La niñez de mis hijos ha sido un regalo y un reto. Lo que me queda guardado en el corazón, las memorias que se han sostenido en el tiempo; han sido mensajeras de alegrías en su mayoría. Algunas culpas aparecen también, esas que no he podido perdonarme.
He disfrutado cada año de su niñez, porque hoy que soy adulta (hace tanto tiempo), puedo dar cuenta de lo corta que es, de lo rápido que pasa y de cómo puedo acompañarla y alargarla a pesar de que querer ser grande siempre sea la añoranza de los niños.
Amo verlos crecer y asegurarme que estoy viva para ellos, que soy testigo activo de sus vidas el mayor número de años posible. Sin embargo se asoma una nostalgia inevitable que aparece cuando puedo revivir algunos momentos de lo que fueron y ya no son, ya no somos. Invitaciones recurrentes a estar presente cada día porque el tiempo pasa rápido.

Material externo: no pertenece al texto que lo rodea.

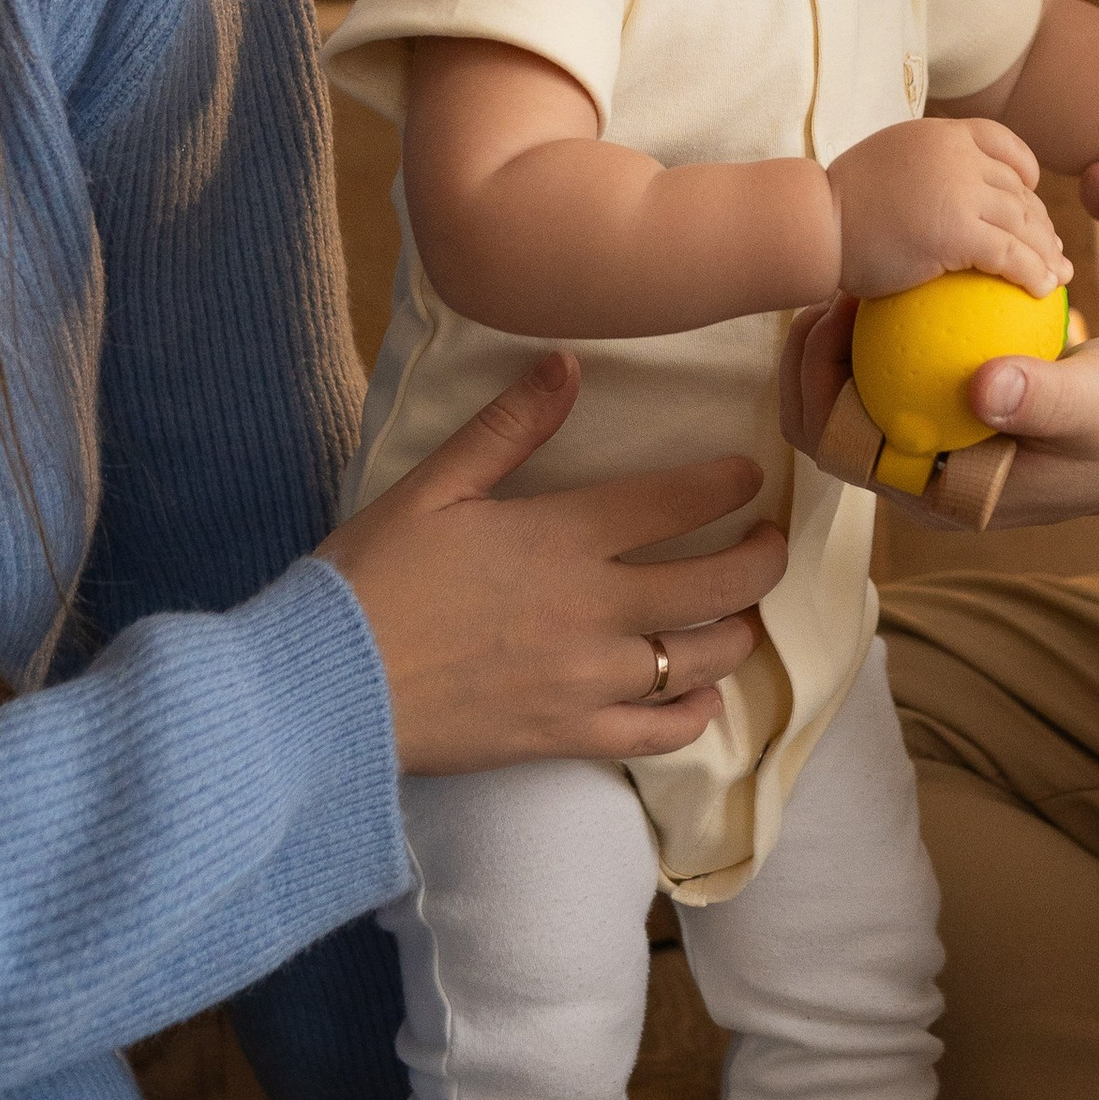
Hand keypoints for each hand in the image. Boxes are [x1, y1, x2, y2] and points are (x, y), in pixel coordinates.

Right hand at [320, 350, 780, 771]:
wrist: (326, 688)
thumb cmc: (371, 578)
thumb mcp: (434, 487)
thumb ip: (508, 427)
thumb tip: (567, 364)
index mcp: (562, 536)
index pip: (676, 501)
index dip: (727, 485)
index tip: (751, 477)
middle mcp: (593, 608)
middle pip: (716, 584)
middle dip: (762, 560)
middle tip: (772, 543)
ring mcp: (588, 678)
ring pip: (701, 658)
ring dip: (737, 633)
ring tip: (743, 614)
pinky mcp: (569, 735)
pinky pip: (659, 733)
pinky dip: (694, 715)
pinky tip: (702, 699)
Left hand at [779, 299, 1098, 567]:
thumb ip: (1041, 397)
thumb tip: (980, 386)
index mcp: (945, 496)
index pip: (841, 450)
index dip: (812, 386)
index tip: (833, 313)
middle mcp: (934, 476)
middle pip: (835, 421)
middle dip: (812, 359)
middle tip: (831, 283)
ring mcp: (951, 444)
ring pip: (868, 391)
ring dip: (851, 338)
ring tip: (859, 268)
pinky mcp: (971, 410)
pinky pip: (912, 368)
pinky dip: (901, 324)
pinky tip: (909, 263)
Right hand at [827, 115, 1070, 300]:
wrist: (814, 223)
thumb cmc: (838, 206)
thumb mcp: (886, 166)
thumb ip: (919, 172)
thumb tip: (935, 197)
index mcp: (940, 134)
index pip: (1000, 141)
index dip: (1024, 168)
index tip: (1029, 191)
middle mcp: (958, 154)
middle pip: (1018, 189)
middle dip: (1041, 222)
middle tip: (1052, 249)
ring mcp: (960, 190)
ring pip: (1024, 223)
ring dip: (1047, 253)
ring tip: (1058, 277)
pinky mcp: (958, 230)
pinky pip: (1011, 255)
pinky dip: (1033, 274)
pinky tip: (1042, 291)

Su niñez, esa inocencia y esas ocurrencias que aparecen con desparpajo, hacen que todo lo difícil me deje de importar. Sé que añoraré siempre un pedazo de este tiempo. La juventud que me representa, la fuerza que me sostiene, la intención que poco a poco se convierte en mi verdad, las miradas amorosas de mis hijos y el ruido que los distingue, esa risa en carcajadas que hace que de pronto el tiempo pare y me dé cuenta que la vida me esta sucediendo con ellos.
Sí, la niñez es un regalo, uno de esos que podemos romper si no tenemos cuidado, que no nos pertenece, que nos toca devolver transformado y que si estamos abiertos a la experiencia, nos da muchas ganas de vivir.